◆ Text under study ◆
::::

I have done around two hundred blogs. This has turned out to be one of the strangest. Let me tell you why.
I came across a piece of writing that impressed me. 'The Rule of Life' a homily apparently originating from the Old Saint Paul's Church in Baltimore and dated 1692. (I discovered it in a 1972 book called 'Top Pops' Book of Common Sense' by a Mr Neil Prendercost.) I marvelled at the wisdom emanating from all those years ago. I viewed American history in a new light.
Unfortunately I discover the 'poem' is actually Desiderata, by lawyer Max Ehrmann (1872-1945) of Terre Haute, Indiana, written probably in the 1920's ( Desiderata is Latin and means 'things that are yearned for'.) Used by the Reverend Frederick Kates in 1959 to 'inspire' his congregation, the myth concerning its origin gained credence when it was found amongst the personal papers of a deceased American politician, Adlai Stevenson in 1965. (Evidently Star Trek creator Gene Roddenberry kept a copy in his office. It was also the words used in a 1971 hit pop record by Les Crane for which he received a 'Grammy' for 'best spoken word recording'.)

::::

◆ Tasks for this exercise ◆
A: Using the blog post about Desiderata above, decide whether each statement agrees with it, answering yes or no and quoting the words that settle it: (i) The writer found the piece in a 1972 book by Neil Prendercost. (ii) Desiderata was written by a lawyer from Baltimore. (iii) Les Crane won a Grammy for his 1971 record of the words.
B: Write a continuation of the blog post about Desiderata, starting after its last sentence.

[Stored data]

::::

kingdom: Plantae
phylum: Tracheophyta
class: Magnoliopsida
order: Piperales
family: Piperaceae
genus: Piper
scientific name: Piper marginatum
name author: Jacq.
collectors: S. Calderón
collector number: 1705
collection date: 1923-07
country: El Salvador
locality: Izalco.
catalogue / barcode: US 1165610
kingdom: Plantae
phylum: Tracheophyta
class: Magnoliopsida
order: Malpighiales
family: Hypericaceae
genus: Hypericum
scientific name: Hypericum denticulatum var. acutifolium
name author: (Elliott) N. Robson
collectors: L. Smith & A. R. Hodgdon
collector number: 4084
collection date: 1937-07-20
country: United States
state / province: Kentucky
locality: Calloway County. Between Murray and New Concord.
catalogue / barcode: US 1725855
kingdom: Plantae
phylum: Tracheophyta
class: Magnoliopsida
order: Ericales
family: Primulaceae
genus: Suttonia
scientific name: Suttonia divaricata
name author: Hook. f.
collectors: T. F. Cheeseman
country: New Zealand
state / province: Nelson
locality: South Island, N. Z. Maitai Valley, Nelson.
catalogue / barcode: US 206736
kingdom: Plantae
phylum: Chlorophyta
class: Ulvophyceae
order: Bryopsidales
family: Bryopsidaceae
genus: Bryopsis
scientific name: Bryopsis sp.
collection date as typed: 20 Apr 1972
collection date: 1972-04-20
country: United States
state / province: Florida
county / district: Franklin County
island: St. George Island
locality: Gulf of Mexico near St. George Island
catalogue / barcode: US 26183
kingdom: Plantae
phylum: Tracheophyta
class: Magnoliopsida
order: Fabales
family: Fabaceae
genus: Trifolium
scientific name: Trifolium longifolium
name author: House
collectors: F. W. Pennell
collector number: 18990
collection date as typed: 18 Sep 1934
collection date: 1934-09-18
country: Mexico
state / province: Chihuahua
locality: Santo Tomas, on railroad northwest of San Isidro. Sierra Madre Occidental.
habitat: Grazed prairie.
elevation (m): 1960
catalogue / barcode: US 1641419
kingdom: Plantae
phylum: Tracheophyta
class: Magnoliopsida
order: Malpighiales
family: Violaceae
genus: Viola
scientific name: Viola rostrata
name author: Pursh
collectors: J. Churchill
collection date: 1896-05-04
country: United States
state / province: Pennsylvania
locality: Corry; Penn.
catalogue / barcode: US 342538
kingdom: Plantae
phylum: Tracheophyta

::::

◆ Numbered answers ◆
A:
(i) Yes: "I discovered it in a 1972 book called 'Top Pops' Book of Common Sense' by a Mr Neil Prendercost."
(ii) No: "by lawyer Max Ehrmann (1872-1945) of Terre Haute, Indiana"
(iii) Yes: "for which he received a 'Grammy' for 'best spoken word recording'"

B:
I also noticed this work highlighted in a rather right wing Christian American blog, obviously accepted as an original piece. (quoted as from 1693.)
In a way I am pleased that I was initially gullible enough to be taken in concerning its authenticity. For cynicism in life is to be avoided where possible. But it does make you wonder where exactly we draw the line when we are given information. (Is it a coincidence that Mr Stevenson was a politician or is that me now being cynical!)
Another strange twist to the story. I found the original recording by Les Crane. I thought some of you might like to hear it so I pasted it from Utube onto the rough copy of this blog. Lo and behold, it has been removed from both Utube and my rough copy blog by the powers to be, something to do with copyright. (My reproducing it had no financial application plus I marvel at the ability to do such a thing. Amazing, and not a little alarming, this modern technology.) But I found at least two more interpretations you may or may not like. One at least was totally irreverent and I would not wish to offend though neither am I particularly into censorship. Of any case I finished up with two playing simultaneously and unstoppably so! I swear there is something eerily haunting about Desiderata. Hopefully one remains on this blog for your bemused perusal. All in all this blog has been an eye opener for me. Any comments very welcome. I would also love to know how many of my readers, particularly in the USA knew Desiderata was not all that it seemed.
And despite everything I consider 'Desiderata' well worth reading, despite its checkered history.